* START Source extract *
Charter Pulse

Selected readings on US charter schools

Charter schools on rise in North Carolina

northshore-charter-school-louisianaDurham County will be adding its 11th charter school in August, contributing to a recent surge in area charter schools that has drawn concern from local public school officials.

Six more Durham-based charters have applications pending with the state and 20 will be opening in the Fall. Currently, more than 12 percent of students in Durham County attend charter schools, compared with 3 percent across North Carolina. The charter school system has received criticism and concern from local Durham Public Schools officials who fear new charters will take students and funding away from already struggling traditional public schools. Charter school supporters have responded by emphasizing overall improvement in education quality over the well-being of individual schools.

“It’s very natural for the Durham Public School Board to want students to stay in the schools that they make decisions for,” said Eddie Goodall, executive director of the North Carolina Public Charter Schools Association. “But parents have left for a reason, and I want DPS to compete.”

Goodall noted that charter schools do not directly take students away from public schools. Parents voluntarily take their children out of public schools and placed them in charter schools, because they consider charters the better option.

“The charter school movement will slow down when public schools are offering something that parents want,” Goodall said.

Annie McKoy, executive director of the Reaching All Minds Academy—a Durham charter school—said that while charter schools are not necessarily superior to public schools, their primary role is to provide parents with greater options and compared choosing between charters and traditional public schools to a shopping experience.

“I won’t down Nordstrom,” McKoy said. “Nordstrom might just have what I can’t find at [J.C.] Penney’s.”

Darrell Allison, president of Parents for Educational Freedom in North Carolina, added that charter schools were more likely to offer a varied educational experience as opposed to traditional public schools, which are frequently required to teach a fixed curriculum set by state and local boards of education.
* END Source extract *
* START Data records *
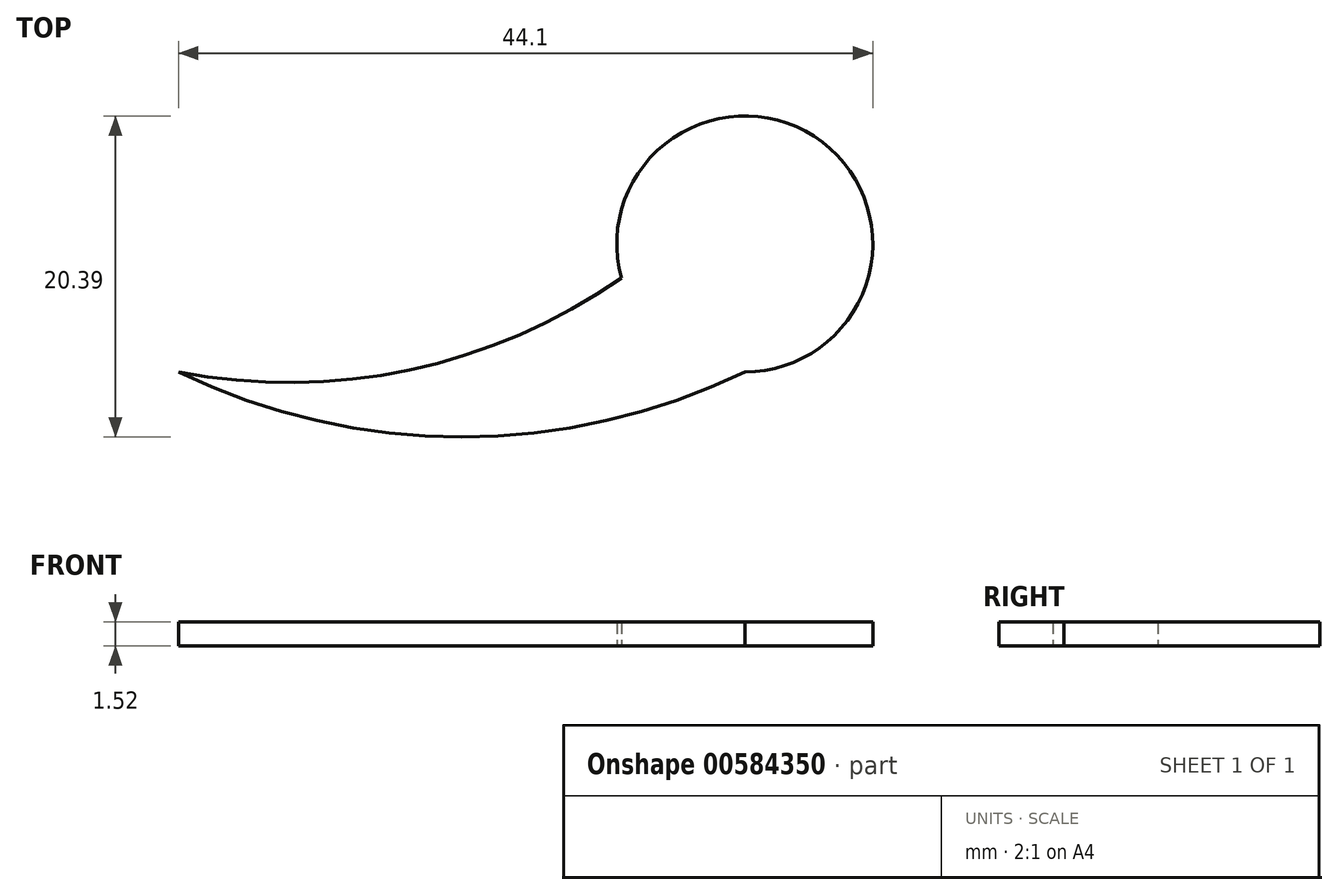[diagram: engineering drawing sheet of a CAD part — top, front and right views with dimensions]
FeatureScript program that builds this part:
* END Data records *
* START Data records *
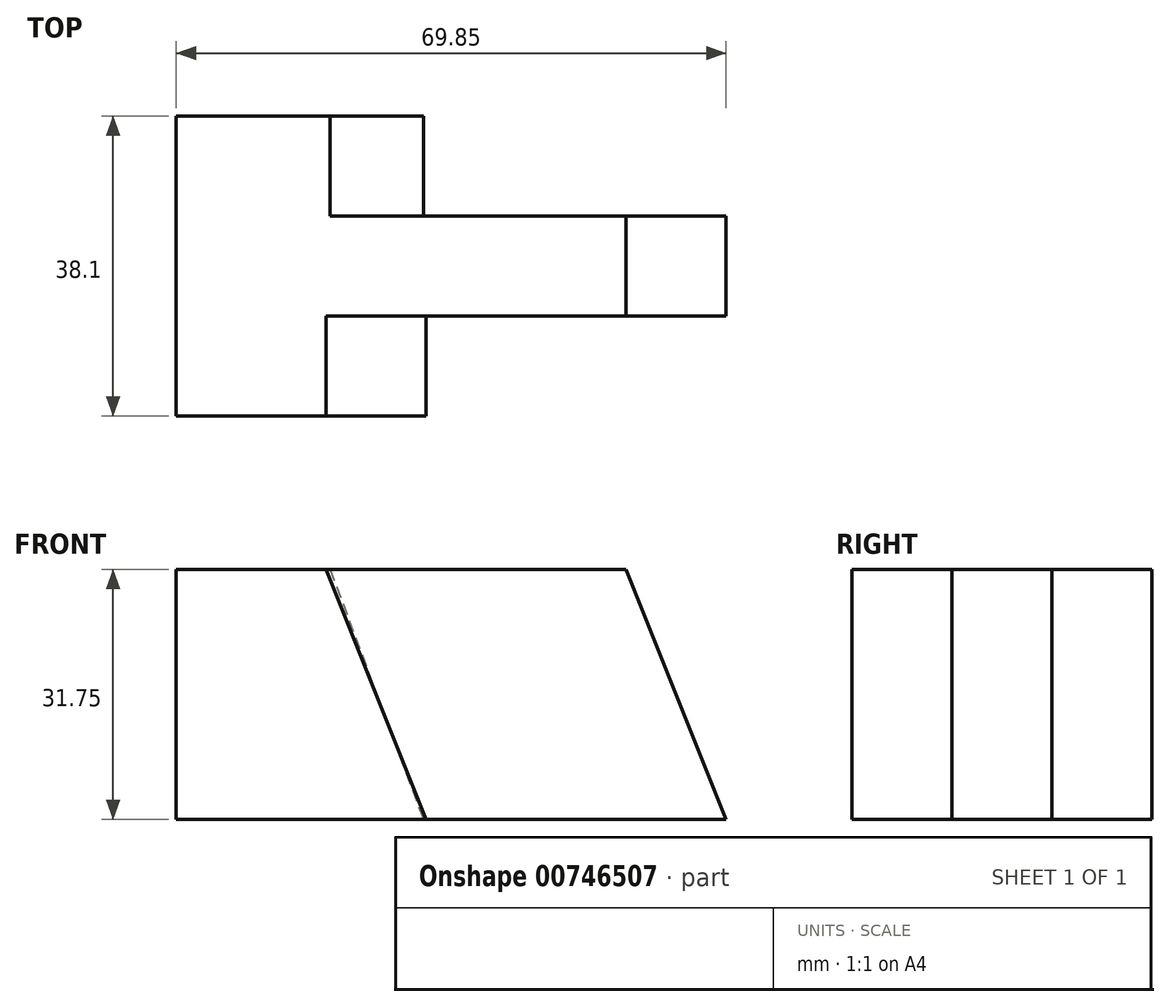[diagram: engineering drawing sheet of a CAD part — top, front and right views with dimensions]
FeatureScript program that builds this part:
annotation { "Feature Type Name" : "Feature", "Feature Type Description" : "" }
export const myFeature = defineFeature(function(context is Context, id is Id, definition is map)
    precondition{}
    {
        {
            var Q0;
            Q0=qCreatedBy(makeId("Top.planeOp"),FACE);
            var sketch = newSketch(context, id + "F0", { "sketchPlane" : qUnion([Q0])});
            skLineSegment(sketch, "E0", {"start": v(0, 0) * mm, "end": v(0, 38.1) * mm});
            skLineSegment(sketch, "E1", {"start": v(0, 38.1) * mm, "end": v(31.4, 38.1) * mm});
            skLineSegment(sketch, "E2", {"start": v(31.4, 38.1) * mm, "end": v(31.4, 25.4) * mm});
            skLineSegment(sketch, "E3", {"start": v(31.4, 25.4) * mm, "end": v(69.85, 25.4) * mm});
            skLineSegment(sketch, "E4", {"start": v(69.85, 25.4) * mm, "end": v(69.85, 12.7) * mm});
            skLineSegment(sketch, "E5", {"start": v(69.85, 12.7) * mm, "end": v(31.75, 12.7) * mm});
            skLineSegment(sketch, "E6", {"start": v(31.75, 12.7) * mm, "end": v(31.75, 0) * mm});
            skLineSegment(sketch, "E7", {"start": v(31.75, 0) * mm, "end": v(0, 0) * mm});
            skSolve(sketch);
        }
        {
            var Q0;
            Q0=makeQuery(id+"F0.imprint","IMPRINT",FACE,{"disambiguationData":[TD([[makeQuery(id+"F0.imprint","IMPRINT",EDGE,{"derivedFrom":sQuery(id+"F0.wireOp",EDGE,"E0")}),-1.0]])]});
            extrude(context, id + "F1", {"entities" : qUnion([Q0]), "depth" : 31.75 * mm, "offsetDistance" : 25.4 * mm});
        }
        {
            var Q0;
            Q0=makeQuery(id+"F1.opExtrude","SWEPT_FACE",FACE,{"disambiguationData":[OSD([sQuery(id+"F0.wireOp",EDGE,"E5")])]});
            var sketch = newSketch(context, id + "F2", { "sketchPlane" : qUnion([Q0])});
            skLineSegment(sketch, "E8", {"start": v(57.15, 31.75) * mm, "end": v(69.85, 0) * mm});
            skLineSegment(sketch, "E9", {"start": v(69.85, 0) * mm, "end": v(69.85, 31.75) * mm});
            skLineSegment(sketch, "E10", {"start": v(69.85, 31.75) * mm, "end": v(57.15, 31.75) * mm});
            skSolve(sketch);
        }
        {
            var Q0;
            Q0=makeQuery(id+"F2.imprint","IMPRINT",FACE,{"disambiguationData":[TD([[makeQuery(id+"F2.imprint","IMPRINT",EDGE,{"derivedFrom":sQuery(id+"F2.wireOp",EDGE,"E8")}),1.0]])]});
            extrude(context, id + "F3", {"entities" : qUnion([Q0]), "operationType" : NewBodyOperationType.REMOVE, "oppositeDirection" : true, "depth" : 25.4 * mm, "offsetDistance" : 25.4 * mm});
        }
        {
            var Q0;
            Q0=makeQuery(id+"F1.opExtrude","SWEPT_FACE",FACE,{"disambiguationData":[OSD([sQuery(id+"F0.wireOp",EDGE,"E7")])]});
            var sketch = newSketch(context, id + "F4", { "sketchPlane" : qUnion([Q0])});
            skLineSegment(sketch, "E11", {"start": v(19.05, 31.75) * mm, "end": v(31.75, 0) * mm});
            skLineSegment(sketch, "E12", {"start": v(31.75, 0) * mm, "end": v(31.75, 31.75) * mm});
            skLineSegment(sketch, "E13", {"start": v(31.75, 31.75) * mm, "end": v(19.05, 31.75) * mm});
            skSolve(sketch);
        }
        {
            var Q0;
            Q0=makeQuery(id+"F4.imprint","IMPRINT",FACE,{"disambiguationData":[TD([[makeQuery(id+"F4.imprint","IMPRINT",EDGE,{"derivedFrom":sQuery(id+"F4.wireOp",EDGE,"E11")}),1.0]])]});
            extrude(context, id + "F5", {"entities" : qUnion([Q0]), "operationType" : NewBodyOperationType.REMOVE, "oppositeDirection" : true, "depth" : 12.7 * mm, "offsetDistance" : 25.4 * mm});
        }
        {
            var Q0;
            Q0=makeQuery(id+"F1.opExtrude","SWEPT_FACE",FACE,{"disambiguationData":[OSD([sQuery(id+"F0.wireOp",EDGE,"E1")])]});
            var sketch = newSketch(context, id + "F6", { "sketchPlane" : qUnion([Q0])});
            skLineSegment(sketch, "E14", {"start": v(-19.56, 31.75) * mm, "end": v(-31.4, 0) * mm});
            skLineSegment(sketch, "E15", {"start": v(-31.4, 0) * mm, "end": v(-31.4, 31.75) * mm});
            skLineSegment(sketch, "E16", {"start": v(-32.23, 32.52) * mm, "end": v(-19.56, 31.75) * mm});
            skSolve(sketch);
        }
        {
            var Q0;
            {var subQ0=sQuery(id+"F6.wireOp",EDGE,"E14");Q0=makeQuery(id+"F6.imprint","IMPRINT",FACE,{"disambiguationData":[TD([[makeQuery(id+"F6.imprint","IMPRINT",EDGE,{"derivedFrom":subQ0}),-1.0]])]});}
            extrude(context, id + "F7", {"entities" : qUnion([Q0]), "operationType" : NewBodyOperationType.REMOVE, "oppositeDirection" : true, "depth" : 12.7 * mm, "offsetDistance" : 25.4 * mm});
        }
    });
* END Data records *
** Objectives **
1. Copy out the charter schools article, everything from "northshore-charter-school-louisianaDurham County will" down to "public school officials.", swapping "surge" for "wave".
2. Extend the article on North Carolina charter schools past its final sentence.

** Outputs for the tasks **
1.
northshore-charter-school-louisianaDurham County will be adding its 11th charter school in August, contributing to a recent wave in area charter schools that has drawn concern from local public school officials.

2.
“Traditional public schools tend to be uniform,” Allison said. “They handcuff creativity and innovation.”

Leigh Bordley, a member of the DPS Board of Education, expressed doubts over the need for more varied educational experiences in Durham.

“Charter schools were envisioned as laboratories and incubators,” Bordley said. “That’s not really necessary in Durham. They don’t offer anything that we don’t already have.”

Bordley cautioned against seeing charter schools as the panacea for all problems in public school education.

“People think charters are the cure,” Bordley said. “The truth is, it’s hard work to educate our children. We as a community will do better by our children if we work together to have a unified system of public education.”

Charter schools have come under fire by education experts and local officials for indirectly discriminating against low-income students. Most charter schools do not receive federal funding for transportation and free or reduced meals—a factor which can discourage the enrollment of poor students who often rely on free meals and transportation. In addition, some charter schools may have other policies such as required parent volunteer hours or early-release school days that make it hard for low-income families to accommodate.

Durham school board member Natalie Beyer criticized charter schools for consciously excluding students from low-income families.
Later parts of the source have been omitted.